The past month’s Pakistan-mediated talks between the United States and Iran represent a high-stakes moment that could end the fighting or allow Tehran to regroup and rearm, and President Trump himself said the outlines of a deal have been “largely negotiated.” Americans should want peace, but not a paper promise that leaves Iran’s tyrants stronger than before; the stakes are the Strait of Hormuz, our energy security, and whether Tehran is ever allowed to pursue a nuclear weapon again.
Pakistan’s chief of staff and mediators have been shuttling between capitals, with reports this week that Pakistan’s army chief traveled to Tehran as part of a final push to bridge differences — a reminder that diplomacy is still the administration’s chosen instrument while leverage is being applied. These talks grew out of the two-week ceasefire that began in April, but the fact that negotiators are still racing the clock shows the Iranians haven’t been broken into full compliance yet.

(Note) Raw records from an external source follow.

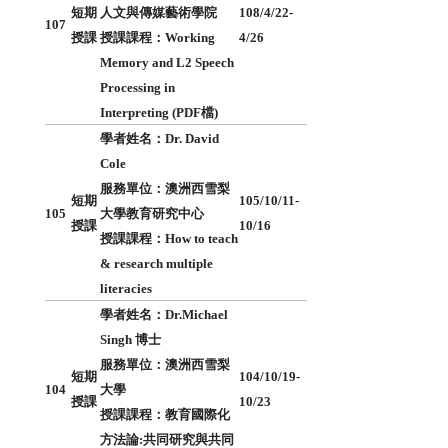
短期
人文與傳媒藝術學院
108/4/22-
107
授課
授課課程：Working
4/26
Memory and L2 Speech
Processing in
Interpreting (
PDF檔
)
學者姓名：Dr. David
Cole
服務單位：澳洲西雪梨
短期
105/10/11-
105
大學教育研究中心
授課
10/16
授課課程：How to teach
& research multiple
literacies
學者姓名：Dr.Michael
Singh 博士
服務單位：澳洲西雪梨
短期
104/10/19-
104
大學
授課
10/23
授課課程：教育國際化
方法論:共同研究與共同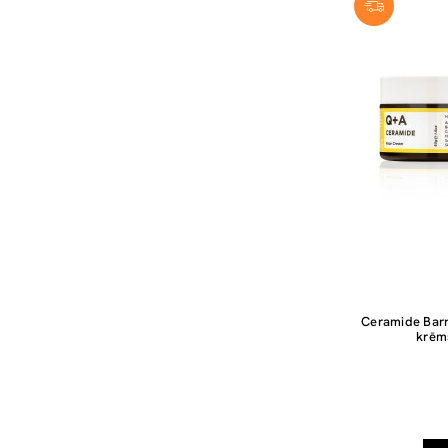
Ceramide Barr
krēm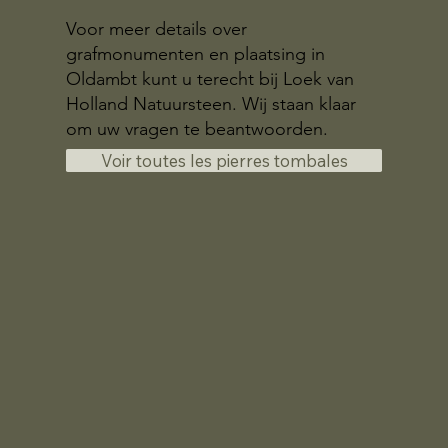
Voor meer details over
grafmonumenten en plaatsing in
Oldambt kunt u terecht bij Loek van
Holland Natuursteen. Wij staan klaar
om uw vragen te beantwoorden.
Voir toutes les pierres tombales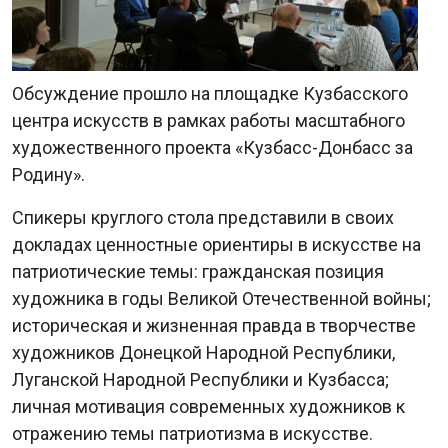
Обсуждение прошло на площадке Кузбасского
центра искусств в рамках работы масштабного
художественного проекта «Кузбасс-Донбасс за
Родину».
Спикеры круглого стола представили в своих
докладах ценностные ориентиры в искусстве на
патриотические темы: гражданская позиция
художника в годы Великой Отечественной войны;
историческая и жизненная правда в творчестве
художников Донецкой Народной Республики,
Луганской Народной Республики и Кузбасса;
личная мотивация современных художников к
отражению темы патриотизма в искусстве.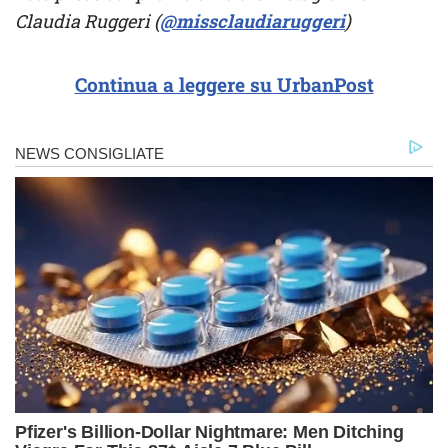
Claudia Ruggeri (
@missclaudiaruggeri
)
Continua a leggere su UrbanPost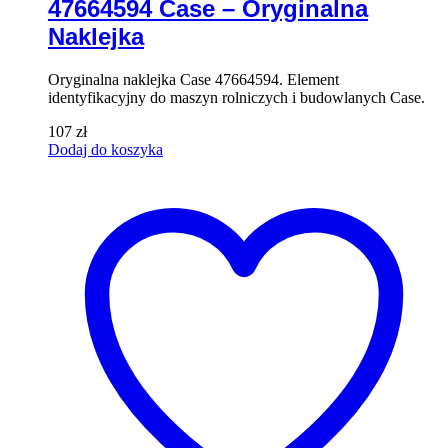
47664594 Case – Oryginalna
Naklejka
Oryginalna naklejka Case 47664594. Element
identyfikacyjny do maszyn rolniczych i budowlanych Case.
107
zł
Dodaj do koszyka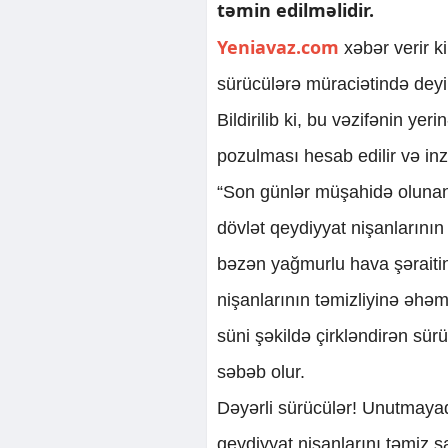
təmin edilməlidir.
Yeniavaz.com
xəbər verir k
sürücülərə müraciətində deyil
Bildirilib ki, bu vəzifənin ye
pozulması hesab edilir və inz
“Son günlər müşahidə olunan 
dövlət qeydiyyat nişanlarının
bəzən yağmurlu hava şəraitin
nişanlarının təmizliyinə əhə
süni şəkildə çirkləndirən sür
səbəb olur.
Dəyərli sürücülər! Unutmayaq 
qeydiyyat nişanlarını təmiz s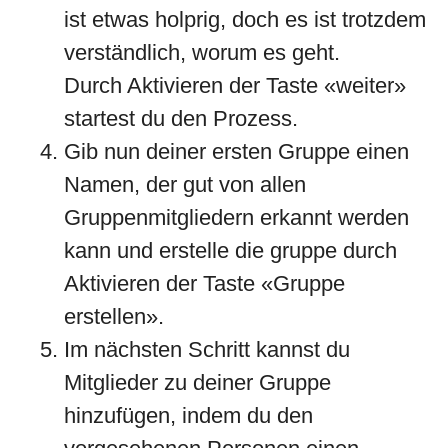
ist etwas holprig, doch es ist trotzdem
verständlich, worum es geht.
Durch Aktivieren der Taste «weiter»
startest du den Prozess.
Gib nun deiner ersten Gruppe einen
Namen, der gut von allen
Gruppenmitgliedern erkannt werden
kann und erstelle die gruppe durch
Aktivieren der Taste «Gruppe
erstellen».
Im nächsten Schritt kannst du
Mitglieder zu deiner Gruppe
hinzufügen, indem du den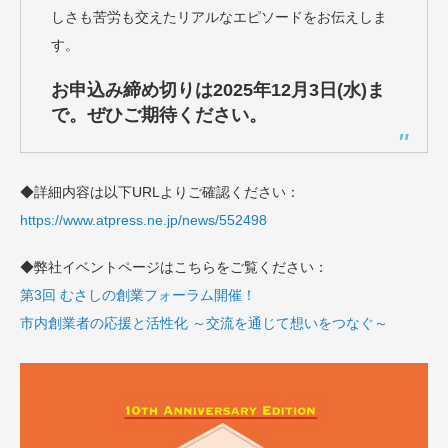
しさも苦労も交えたリアルなエピソードをお伝えしま
す。
お申込み締め切りは2025年12月3日(水)ま
で。ぜひご期待ください。
◆詳細内容は以下URLよりご確認ください：
https://www.atpress.ne.jp/news/552498
◆弊社イベントページはこちらをご覧ください：
第3回 むさしの創業フォーラム開催！
市内創業者の応援と活性化 ～交流を通じて想いをつなぐ～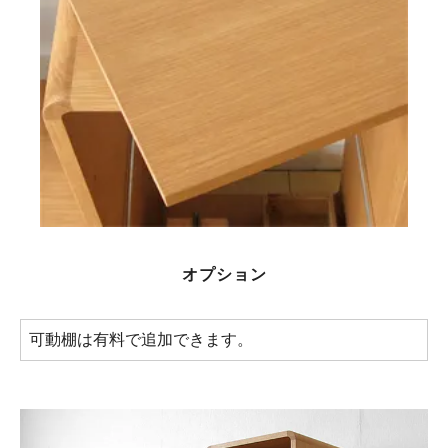
オプション
可動棚は有料で追加できます。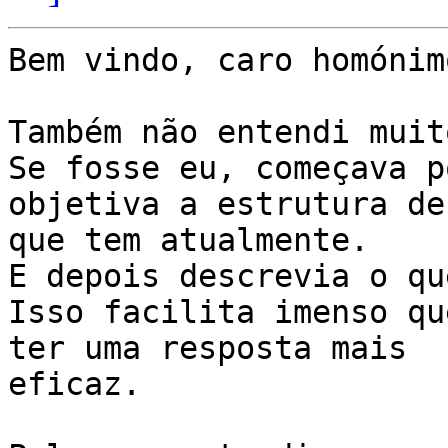
Bem vindo, caro homónimo
Também não entendi muit
Se fosse eu, começava p
objetiva a estrutura de
que tem atualmente.

E depois descrevia o qu
Isso facilita imenso qu
ter uma resposta mais

eficaz.
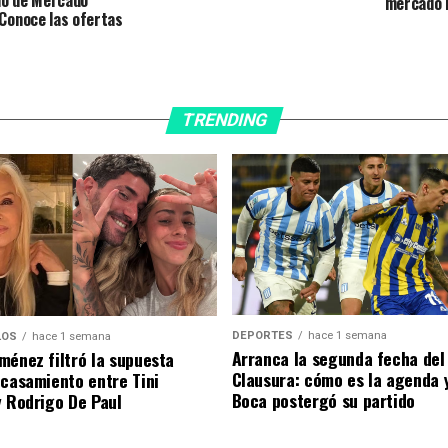
mercado 
 Conoce las ofertas
TRENDING
DEPORTES
hace 1 semana
LOS
hace 1 semana
Arranca la segunda fecha del
ménez filtró la supuesta
Clausura: cómo es la agenda 
 casamiento entre Tini
Boca postergó su partido
y Rodrigo De Paul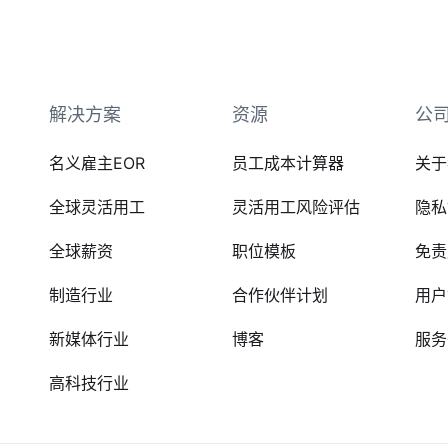
解决方案
资源
公
名义雇主EOR
员工成本计算器
关于
全球灵活用工
灵活用工风险评估
隐私
全球薪资
职位模板
免责
制造行业
合作伙伴计划
用户
新媒体行业
博客
服务
高科技行业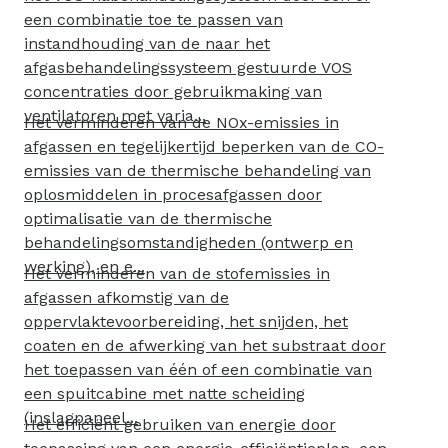
een combinatie toe te passen van
instandhouding van de naar het
afgasbehandelingssysteem gestuurde VOS
concentraties door gebruikmaking van
ventilatoren met varia...
Het verminderen van de NOx-emissies in
afgassen en tegelijkertijd beperken van de CO-
emissies van de thermische behandeling van
oplosmiddelen in procesafgassen door
optimalisatie van de thermische
behandelingsomstandigheden (ontwerp en
werking), en e...
Het verminderen van de stofemissies in
afgassen afkomstig van de
oppervlaktevoorbereiding, het snijden, het
coaten en de afwerking van het substraat door
het toepassen van één of een combinatie van
een spuitcabine met natte scheiding
(inslagpaneel...
Het efficiënt gebruiken van energie door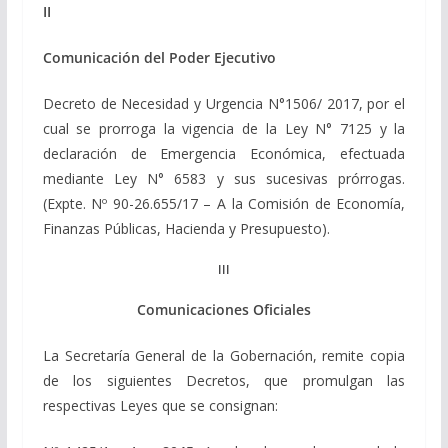
II
Comunicación del Poder Ejecutivo
Decreto de Necesidad y Urgencia N°1506/ 2017, por el
cual se prorroga la vigencia de la Ley N° 7125 y la
declaración de Emergencia Económica, efectuada
mediante Ley N° 6583 y sus sucesivas prórrogas.
(Expte. Nº 90-26.655/17 – A la Comisión de Economía,
Finanzas Públicas, Hacienda y Presupuesto).
III
Comunicaciones Oficiales
La Secretaría General de la Gobernación, remite copia
de los siguientes Decretos, que promulgan las
respectivas Leyes que se consignan: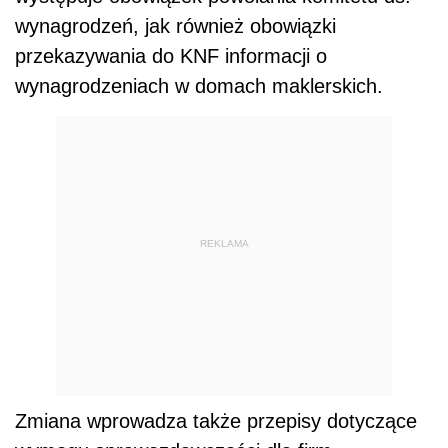
wynagrodzeń, jak również obowiązki
przekazywania do KNF informacji o
wynagrodzeniach w domach maklerskich.
REKLAMA
Zmiana wprowadza także przepisy dotyczące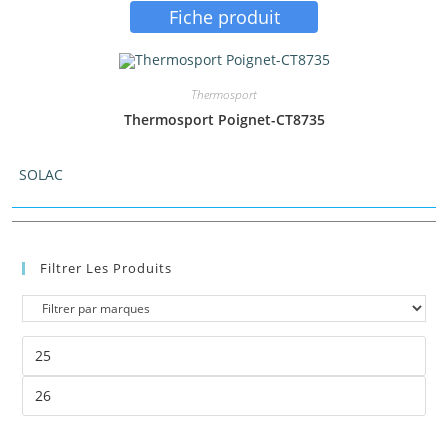
Fiche produit
Thermosport
Thermosport Poignet-CT8735
SOLAC
Filtrer Les Produits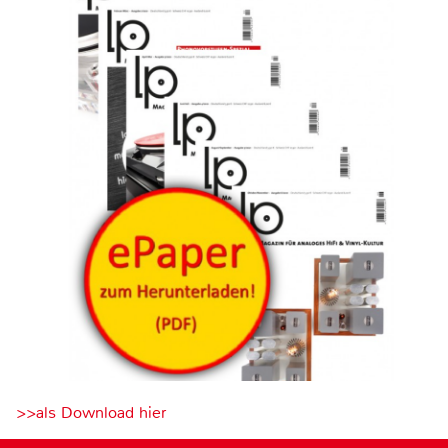
>>als Download hier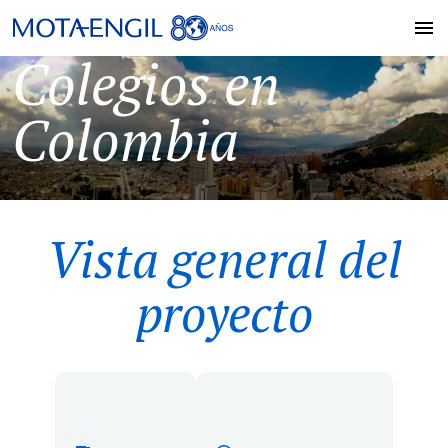
Colegios en
Colombia
Vista general del
proyecto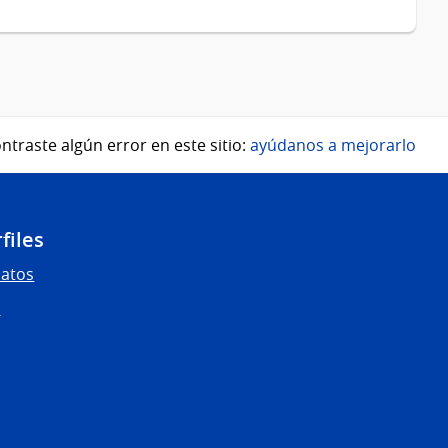
ntraste algún error en este sitio:
ayúdanos a mejorarlo
files
Datos
s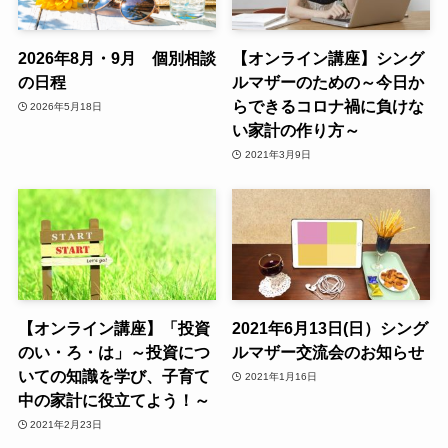
2026年8月・9月 個別相談
【オンライン講座】シング
の日程
ルマザーのための～今日か
らできるコロナ禍に負けな
2026年5月18日
い家計の作り方～
2021年3月9日
【オンライン講座】「投資
2021年6月13日(日）シング
のい・ろ・は」～投資につ
ルマザー交流会のお知らせ
いての知識を学び、子育て
2021年1月16日
中の家計に役立てよう！～
2021年2月23日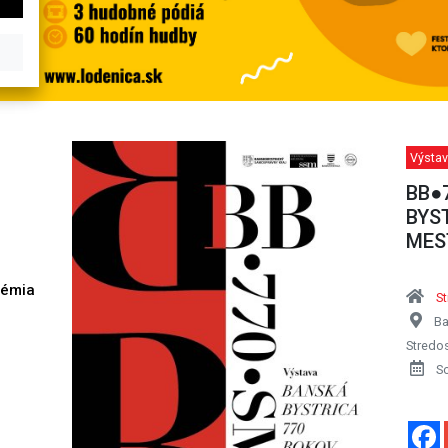
Výstav
BB●
BYS
MES
démia
S
h
Ba
Stredo
S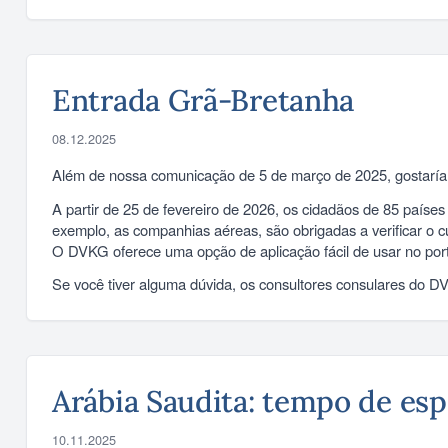
Entrada Grã-Bretanha
08.12.2025
Além de nossa comunicação de 5 de março de 2025, gostaría
A partir de 25 de fevereiro de 2026, os cidadãos de 85 paíse
exemplo, as companhias aéreas, são obrigadas a verificar o c
O DVKG oferece uma opção de aplicação fácil de usar no po
Se você tiver alguma dúvida, os consultores consulares do D
Arábia Saudita: tempo de espe
10.11.2025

On Newsmax’s Sunday Report Fred Fleitz and Lt. Col. Darin Gaub made the sober point conservatives have been saying all along: cautious optimism is appropriate, but only if the deal contains real, verifiable steps that dismantle Iran’s ability to threaten the region. Their analysis correctly emphasized U.S. leverage — not surrender — and warned that any agreement must be backed by credible military options to ensure compliance.
Let there be no mistake: the White House has publicly kept pressure on Tehran, even warning that strikes on Iran’s energy infrastructure remain on the table if diplomacy fails. President Trump and his team have used the combination of force and negotiation to force Iran to the table; the naval operations around the Strait of Hormuz and public threats to cripple Iranian capabilities are not saber-rattling but responsible leverage.
Conservatives must remember the 2015 playbook — Tehran historically agrees to weak, time-limited concessions and then covertly cheats while the world looks away. Fred Fleitz has repeatedly pointed to Iran’s past cheating and the need for ironclad verification, and we should demand no less now: intrusive, round-the-clock inspections, removal of enrichment capacity, and clear pathways to snapback sanctions if the mullahs test the deal.
Republican leaders and the American people should back a deal that secures American interests rather than applauding a ceasefire that merely pauses Iranian belligerence. Even Senator Rubio and others have admitted only “slight progress” so far — progress we can celebrate only if it’s durable and enforced; otherwise, the right move is to walk away and keep the pressure on until Tehran capitulates on real constraints.
Patriotic Americans know this country is safest when it stands firm, not when it dreams of a paper peace that rewards tyranny. If negotiators bring back a deal that truly eliminates Iran’s ability to hold the world hostage, conservatives will praise it; until then our message is simple and unyielding — hold the line, verify every promise, and never let the ayatollahs call the shots again.